One of the things that came out at a recent meeting that the Caucus Industry Committee held in Brisbane with the Metal Trades Industry Association of Australia and the metal trades unions was the extraordinary difficulty companies are having in establishing that dumping has taken place because the onus is put on them actually to establish that dumping has taken place. The onus is on the domestic company to establish that this is the case. This basically means that the Australian company then has to get access to information about the kinds of costs involved in the production process in a foreign country. In the case of some countries this is very difficult indeed. Imagine an Australian company having to get information about the cost structure of a private company in a place such as Taiwan and then having to put forward a case that dumping has taken place.

I think this matter needs to be looked at in greater detail. We need to ask ourselves whether we will allow to continue a situation in which many companies are claiming that dumping is taking place but are finding it difficult to prove their case because of insufficient access to the kind of data base from which it would be possible for them to establish their case. I believe that the Government can play a role in assisting with the data base in relation to these matters. In fact, I think something ought to be done about the onus of proof in these matters. I am not saying that the whole onus ought to be put on the importer, but perhaps we ought to see what the Government can do to resolve this problem of the onus of proof in relation to cases of dumping and other unfair trade practices.

The argument that is usually put up in relation to this matter is that, of course, we have an obligation to support the poor people of Asia. I am one of the first persons to indicate strong support for assistance to the Third World countries of Asia. I must say that the Opposition, when talking about these matters in trade terms, tends to like to make a distinction between some Asian countries and others, in terms of which ought to get assistance and which ought not. The distinction is drawn more on the basis of its political beliefs than on the basis of genuine humanitarian assistance. Genuine humanitarian assistance is one thing, but trade with an Asian country which benefits the multinational foreign corporations which are owned not by the Asian country but by Americans, Europeans or Japanese, with the profits and benefits of that trade going not to that Asian country but to the multinational corporations and owners, surely is a very different proposition. We should make a greater examination of where the benefits of trade lie. We should cast a more critical eye over engaging in trade with Asia on the basis of simply allowing products to come into this country without our entering into bilateral agreements.

Bilateral agreements can be a very important way of preserving the national interest in these matters. It need not be the only way. There is no contradiction between having some multilateral arrangements and some bilateral agreements. But I emphasise that, if we are to have trade relations with other countries, those relations should be based on an honest and a balanced approach rather than on the kinds of practices adopted in the past, which have led to situations such as that faced by the room air-conditioner industry, in which the last company is about to go to the wall. The company involved, Email Ltd, is based in South Australia. Can there be any State which has suffered more from the run down of our manufacturing industry than South Australia? Can there be any State which has suffered more from the sort of process that I have described at some length in this House than South Australia? In South Australia one industry after another has been collapsing.

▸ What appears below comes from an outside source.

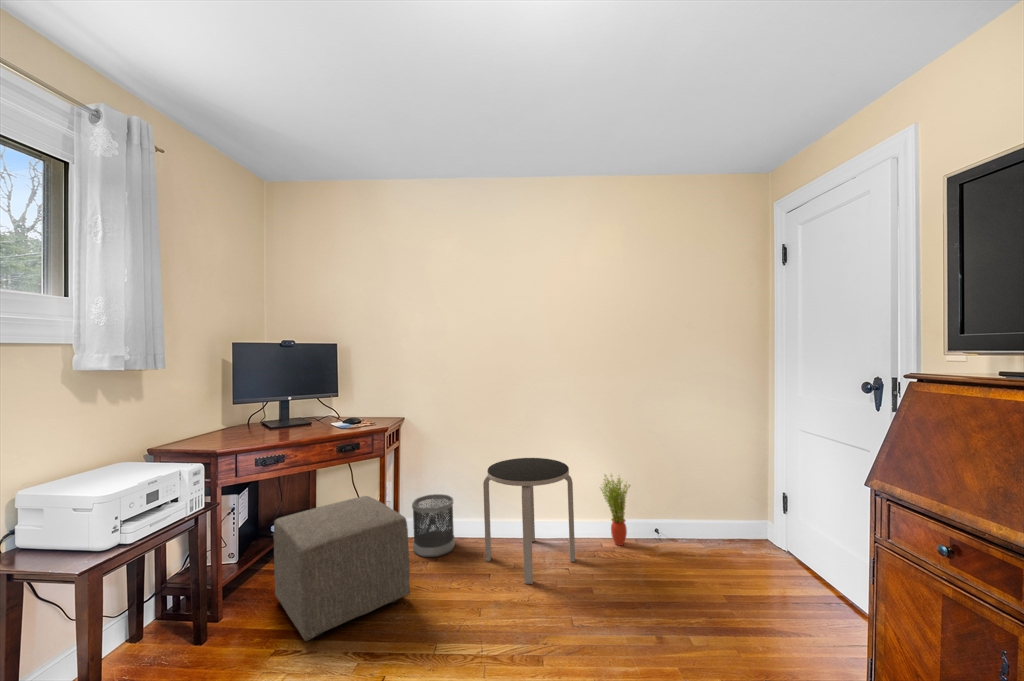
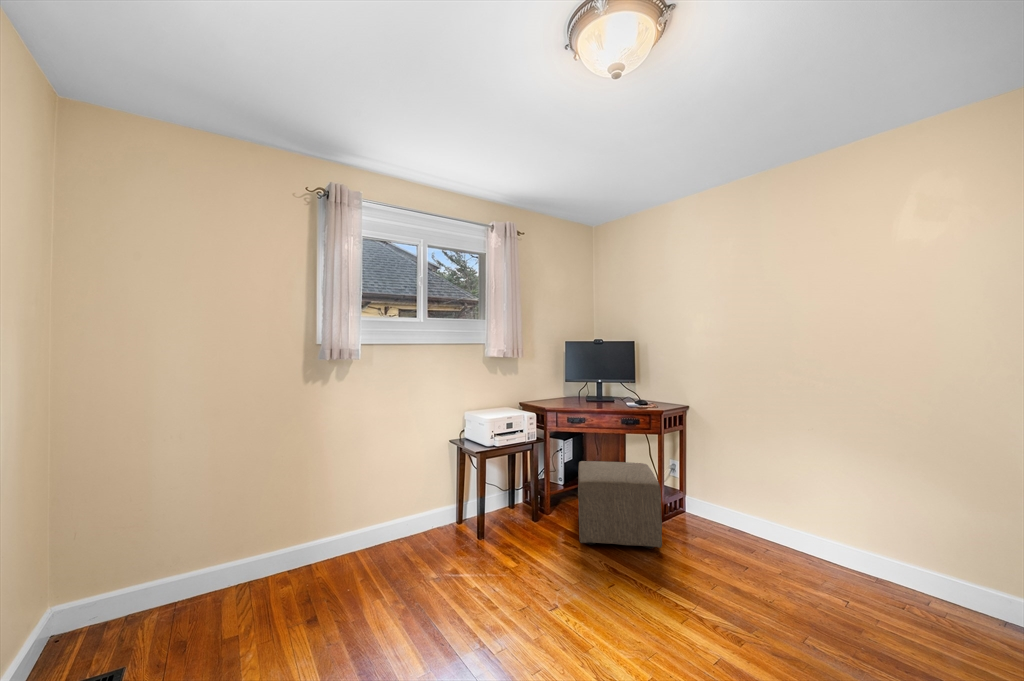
side table: present [483,458,575,584] -> none [749,465,864,599]
potted plant: present [601,475,630,545] -> none [918,513,976,616]
wastebasket: present [412,494,455,557] -> none [688,480,730,536]

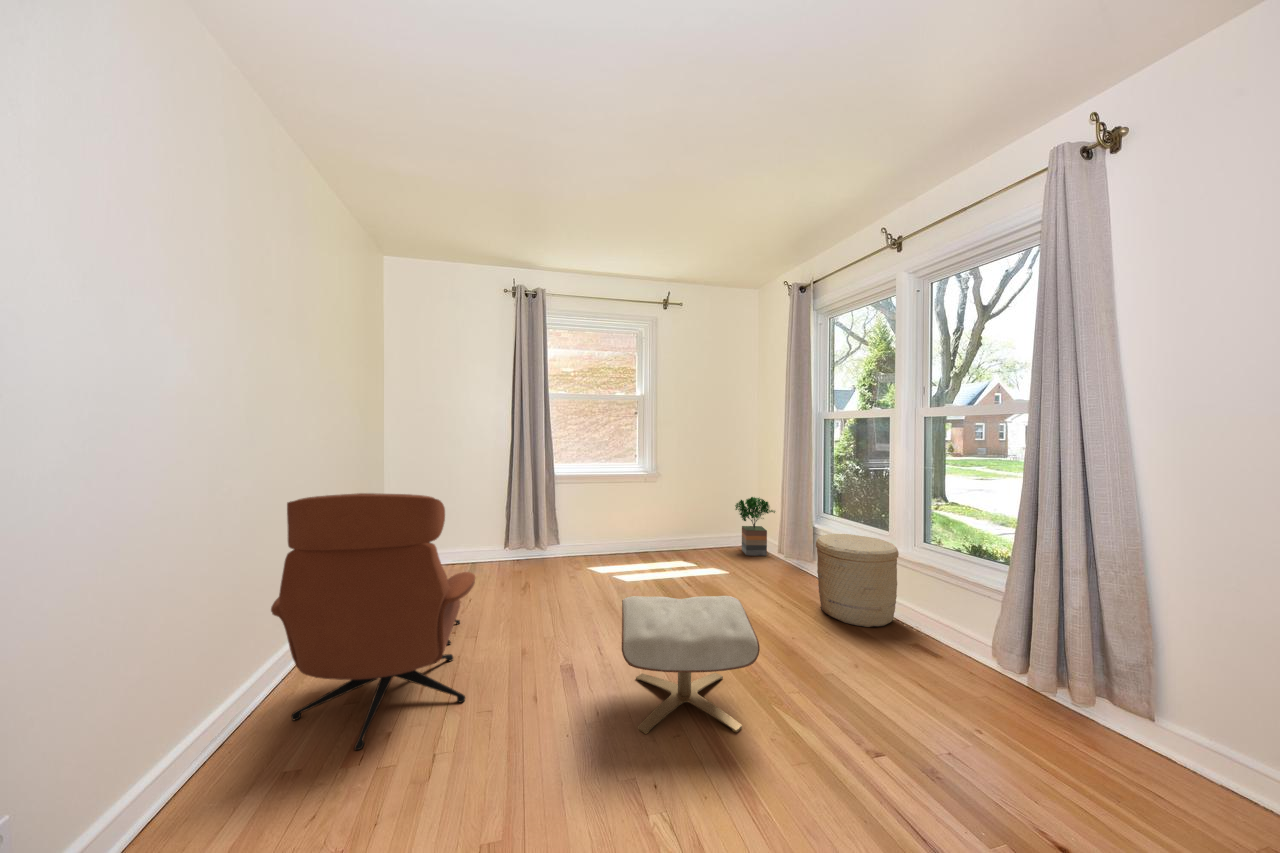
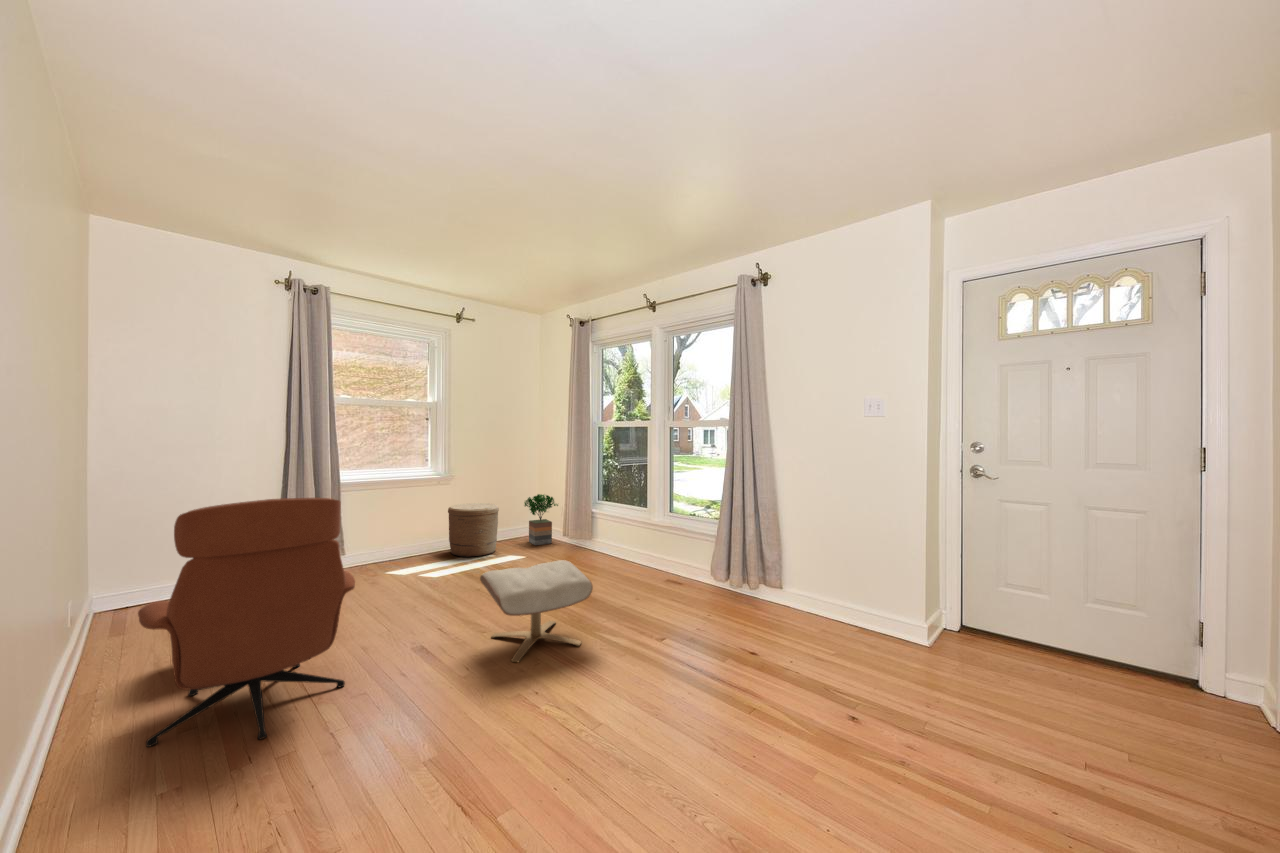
woven basket: present [816,534,899,627] -> present [448,503,499,557]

In South Australia long term unemployment is not some abstract concept but a concrete reality. Recently I visited Adelaide as Chairman of the Industry Committee. I was stunned by the crisis atmosphere in relation to a variety of manufacturing industries about which people spoke to me. The Government, in my view, has an obligation to support industries in that State. Indeed, it has an obligation to help to develop new ones. I shall be urging it to do so. I believe that this Bill makes a small contribution to that process. I urge the house to support the Bill.